The thought of seeing a doctor who would actually find what is wrong and treat me was really exciting.
I tried to find information about napro though, and it all seemed a bit iffy to me. I just seemed like it was a group of catholics who didnt believe in ivf, who got you to chart your cycles so you had good timing.
Well i had had good timing every month so i thought that was no good, and i also wanted to be told if i really did need ivf, and thought they wouldnt do this. I hesitated for months about whether to go. eventually i booked for right before i would go back for ivf, just to check what they would say.
I shouldnt have let the lack if good quality information on the web put me off. It’s the best thing i ever did, and will still believe that even if i never have my own baby. I’ll tell you why next time!
05 3 / 2012
So its still was not happening.
The onlt thing that kept me going is that i set a date in my head of when i would go back and try IVF. (I wasnt going to last to 24mths.. but was going to go back at 18)
Having this plan in my head helped me not to worry so much from month to month. That and not actually expecting to be pregnant each month aymore.
I still felt really upset and uneasy that The next step was IVF. To me it seemed so ridiculous that it could be as simple as extending my luteal phase that would help, yet I was going to spend so much money, have huge amounts of stress and do something i felt uneasy about it order to get pregnant… hopefully.
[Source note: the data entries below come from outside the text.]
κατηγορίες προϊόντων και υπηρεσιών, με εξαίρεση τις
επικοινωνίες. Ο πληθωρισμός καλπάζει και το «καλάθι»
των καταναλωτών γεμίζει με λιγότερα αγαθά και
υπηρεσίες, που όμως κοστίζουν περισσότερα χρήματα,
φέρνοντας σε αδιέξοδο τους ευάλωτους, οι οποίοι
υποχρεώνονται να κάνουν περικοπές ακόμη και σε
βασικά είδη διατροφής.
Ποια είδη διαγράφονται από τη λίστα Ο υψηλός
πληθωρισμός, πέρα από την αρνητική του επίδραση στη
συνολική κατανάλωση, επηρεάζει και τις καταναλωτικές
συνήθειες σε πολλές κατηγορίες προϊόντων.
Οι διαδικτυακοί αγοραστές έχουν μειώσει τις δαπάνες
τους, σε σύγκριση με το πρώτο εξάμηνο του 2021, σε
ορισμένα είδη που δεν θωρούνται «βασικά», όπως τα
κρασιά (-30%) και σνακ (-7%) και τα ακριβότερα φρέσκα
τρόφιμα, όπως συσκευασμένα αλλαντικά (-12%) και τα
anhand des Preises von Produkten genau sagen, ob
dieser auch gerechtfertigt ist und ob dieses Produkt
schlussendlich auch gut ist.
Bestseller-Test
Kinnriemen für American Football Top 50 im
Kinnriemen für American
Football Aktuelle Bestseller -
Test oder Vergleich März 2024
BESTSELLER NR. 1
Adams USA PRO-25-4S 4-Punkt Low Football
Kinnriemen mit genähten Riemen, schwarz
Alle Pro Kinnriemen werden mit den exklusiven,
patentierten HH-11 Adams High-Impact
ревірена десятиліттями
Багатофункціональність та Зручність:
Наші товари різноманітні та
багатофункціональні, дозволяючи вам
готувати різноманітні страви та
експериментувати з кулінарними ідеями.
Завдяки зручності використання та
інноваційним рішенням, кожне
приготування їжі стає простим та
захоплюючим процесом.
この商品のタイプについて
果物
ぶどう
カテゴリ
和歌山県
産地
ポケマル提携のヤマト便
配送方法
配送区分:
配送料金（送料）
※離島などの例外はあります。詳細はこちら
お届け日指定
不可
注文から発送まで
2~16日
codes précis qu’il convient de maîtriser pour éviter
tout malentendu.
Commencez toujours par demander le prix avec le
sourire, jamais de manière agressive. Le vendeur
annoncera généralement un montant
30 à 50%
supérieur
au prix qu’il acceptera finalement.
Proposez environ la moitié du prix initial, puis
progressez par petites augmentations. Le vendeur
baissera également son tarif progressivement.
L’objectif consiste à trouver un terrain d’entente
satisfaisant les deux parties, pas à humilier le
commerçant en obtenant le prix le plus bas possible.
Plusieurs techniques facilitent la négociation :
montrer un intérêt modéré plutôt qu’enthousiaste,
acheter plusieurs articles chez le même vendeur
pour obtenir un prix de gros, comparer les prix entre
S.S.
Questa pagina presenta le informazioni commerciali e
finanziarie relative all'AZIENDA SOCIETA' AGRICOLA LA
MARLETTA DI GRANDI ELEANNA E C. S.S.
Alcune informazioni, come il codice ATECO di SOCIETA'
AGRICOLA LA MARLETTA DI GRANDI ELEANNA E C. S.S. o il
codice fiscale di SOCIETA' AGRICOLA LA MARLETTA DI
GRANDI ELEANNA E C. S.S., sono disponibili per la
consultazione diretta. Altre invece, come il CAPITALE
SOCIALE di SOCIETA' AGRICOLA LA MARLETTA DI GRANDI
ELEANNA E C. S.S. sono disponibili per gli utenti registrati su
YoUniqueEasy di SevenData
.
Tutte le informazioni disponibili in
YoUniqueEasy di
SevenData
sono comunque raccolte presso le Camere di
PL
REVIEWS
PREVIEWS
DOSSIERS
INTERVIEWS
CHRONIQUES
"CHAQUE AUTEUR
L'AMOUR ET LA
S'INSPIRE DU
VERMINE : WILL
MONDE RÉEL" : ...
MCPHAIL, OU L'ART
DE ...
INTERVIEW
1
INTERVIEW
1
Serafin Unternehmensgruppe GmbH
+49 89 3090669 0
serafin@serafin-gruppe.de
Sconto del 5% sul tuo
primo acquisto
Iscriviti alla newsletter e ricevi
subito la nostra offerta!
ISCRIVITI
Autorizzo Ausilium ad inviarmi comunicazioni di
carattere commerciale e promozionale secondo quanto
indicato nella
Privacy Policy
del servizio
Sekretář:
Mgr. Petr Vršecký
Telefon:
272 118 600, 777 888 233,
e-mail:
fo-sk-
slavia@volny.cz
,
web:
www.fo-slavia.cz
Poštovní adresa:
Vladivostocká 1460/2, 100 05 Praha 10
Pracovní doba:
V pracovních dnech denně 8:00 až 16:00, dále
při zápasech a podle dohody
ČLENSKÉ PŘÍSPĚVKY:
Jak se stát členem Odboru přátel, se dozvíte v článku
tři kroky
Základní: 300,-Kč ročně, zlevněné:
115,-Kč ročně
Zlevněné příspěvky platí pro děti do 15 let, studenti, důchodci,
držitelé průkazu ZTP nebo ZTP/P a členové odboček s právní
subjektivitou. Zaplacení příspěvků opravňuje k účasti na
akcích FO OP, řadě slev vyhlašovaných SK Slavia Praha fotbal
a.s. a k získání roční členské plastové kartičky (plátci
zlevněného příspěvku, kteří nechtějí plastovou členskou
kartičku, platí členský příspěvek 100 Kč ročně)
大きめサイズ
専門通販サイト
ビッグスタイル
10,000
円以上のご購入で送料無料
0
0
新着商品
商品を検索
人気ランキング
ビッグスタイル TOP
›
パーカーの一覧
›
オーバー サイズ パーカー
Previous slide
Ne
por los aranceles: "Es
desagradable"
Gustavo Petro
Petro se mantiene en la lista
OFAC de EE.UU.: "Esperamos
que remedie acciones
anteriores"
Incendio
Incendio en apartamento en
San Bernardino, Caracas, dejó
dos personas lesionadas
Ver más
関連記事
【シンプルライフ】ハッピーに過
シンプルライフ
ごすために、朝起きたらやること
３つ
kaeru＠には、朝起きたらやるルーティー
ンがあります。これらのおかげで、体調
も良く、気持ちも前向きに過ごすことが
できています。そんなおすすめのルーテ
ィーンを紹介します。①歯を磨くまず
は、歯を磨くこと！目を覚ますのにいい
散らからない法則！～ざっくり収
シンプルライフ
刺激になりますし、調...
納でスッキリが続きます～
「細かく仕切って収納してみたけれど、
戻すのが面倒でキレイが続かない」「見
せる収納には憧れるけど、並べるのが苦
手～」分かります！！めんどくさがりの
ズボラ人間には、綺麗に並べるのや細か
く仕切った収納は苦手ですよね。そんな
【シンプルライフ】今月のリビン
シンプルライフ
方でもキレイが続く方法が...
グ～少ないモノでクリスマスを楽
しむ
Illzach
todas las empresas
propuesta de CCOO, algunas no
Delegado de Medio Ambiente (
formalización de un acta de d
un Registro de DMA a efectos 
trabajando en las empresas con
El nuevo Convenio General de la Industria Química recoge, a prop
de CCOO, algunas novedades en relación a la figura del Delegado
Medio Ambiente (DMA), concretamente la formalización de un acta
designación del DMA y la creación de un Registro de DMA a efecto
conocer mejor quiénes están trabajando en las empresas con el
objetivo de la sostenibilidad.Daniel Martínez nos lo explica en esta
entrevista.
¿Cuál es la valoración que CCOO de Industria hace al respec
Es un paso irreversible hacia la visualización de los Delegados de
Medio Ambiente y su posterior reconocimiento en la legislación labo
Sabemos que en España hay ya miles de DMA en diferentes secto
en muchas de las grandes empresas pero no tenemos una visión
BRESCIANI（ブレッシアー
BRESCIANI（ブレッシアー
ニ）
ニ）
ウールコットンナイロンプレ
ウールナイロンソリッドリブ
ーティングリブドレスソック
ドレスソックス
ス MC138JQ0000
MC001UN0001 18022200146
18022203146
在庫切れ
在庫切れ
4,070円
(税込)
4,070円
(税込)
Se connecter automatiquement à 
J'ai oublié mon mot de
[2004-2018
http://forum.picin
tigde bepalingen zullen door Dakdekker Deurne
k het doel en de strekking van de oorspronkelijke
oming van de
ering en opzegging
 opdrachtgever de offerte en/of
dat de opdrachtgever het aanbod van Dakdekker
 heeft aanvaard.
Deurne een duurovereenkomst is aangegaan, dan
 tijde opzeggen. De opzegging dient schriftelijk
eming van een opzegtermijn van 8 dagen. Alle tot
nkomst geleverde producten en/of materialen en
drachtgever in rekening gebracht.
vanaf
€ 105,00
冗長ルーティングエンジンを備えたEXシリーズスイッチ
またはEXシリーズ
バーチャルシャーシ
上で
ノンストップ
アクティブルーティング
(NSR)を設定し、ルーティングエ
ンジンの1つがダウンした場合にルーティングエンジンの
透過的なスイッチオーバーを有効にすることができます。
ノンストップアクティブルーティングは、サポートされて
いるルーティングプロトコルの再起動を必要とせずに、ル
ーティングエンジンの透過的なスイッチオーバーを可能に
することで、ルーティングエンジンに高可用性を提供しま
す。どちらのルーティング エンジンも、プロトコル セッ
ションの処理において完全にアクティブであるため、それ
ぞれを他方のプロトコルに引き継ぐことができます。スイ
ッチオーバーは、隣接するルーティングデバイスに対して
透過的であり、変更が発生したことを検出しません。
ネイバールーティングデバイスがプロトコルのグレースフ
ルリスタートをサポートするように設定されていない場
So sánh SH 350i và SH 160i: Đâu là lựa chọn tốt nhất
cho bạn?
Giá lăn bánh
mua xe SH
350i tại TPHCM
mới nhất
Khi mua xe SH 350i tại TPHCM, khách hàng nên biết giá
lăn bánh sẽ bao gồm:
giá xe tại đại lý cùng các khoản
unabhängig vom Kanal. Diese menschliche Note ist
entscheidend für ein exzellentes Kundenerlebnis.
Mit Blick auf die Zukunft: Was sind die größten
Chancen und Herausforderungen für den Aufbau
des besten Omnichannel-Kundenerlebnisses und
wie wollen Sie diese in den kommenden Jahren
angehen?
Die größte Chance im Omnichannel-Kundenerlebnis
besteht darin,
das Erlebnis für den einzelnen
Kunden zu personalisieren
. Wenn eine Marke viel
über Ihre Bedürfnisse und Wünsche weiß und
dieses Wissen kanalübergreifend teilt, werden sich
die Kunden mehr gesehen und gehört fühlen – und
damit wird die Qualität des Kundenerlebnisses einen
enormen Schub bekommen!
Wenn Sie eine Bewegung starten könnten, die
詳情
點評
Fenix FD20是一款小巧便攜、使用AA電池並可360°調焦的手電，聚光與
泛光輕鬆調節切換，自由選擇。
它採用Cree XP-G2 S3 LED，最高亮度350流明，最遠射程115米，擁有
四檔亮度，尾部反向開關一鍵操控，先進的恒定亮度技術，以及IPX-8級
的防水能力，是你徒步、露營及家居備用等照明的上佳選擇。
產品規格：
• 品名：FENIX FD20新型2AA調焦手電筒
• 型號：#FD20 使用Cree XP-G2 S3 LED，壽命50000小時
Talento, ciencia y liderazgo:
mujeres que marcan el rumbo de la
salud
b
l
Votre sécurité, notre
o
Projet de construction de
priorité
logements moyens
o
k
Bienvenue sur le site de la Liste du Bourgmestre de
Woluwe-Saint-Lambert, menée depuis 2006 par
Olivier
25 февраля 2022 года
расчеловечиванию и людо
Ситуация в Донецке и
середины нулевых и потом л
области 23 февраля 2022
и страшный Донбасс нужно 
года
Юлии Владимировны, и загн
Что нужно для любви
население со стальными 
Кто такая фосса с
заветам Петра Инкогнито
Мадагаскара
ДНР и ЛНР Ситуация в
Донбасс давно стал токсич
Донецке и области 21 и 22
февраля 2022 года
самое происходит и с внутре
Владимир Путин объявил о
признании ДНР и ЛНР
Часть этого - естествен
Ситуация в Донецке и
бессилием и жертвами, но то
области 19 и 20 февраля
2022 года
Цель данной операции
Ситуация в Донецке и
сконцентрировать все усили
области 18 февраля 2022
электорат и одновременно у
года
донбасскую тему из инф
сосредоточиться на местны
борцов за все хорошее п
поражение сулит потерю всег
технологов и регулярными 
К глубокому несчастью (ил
I wanted to know WHY i wasnt getting pregnant. I had read that luteal phase defects could be a result of poor ovulation, and knew pcos is related to poor ovulation. Why wasnt anyone looking into this, and who was I to disagree with a doctor who had studies for years, as was well respected.
This uneasiness was on going and i honestly didnt feel like this would be the right path for me, but worried maybe it was just because I was nervous.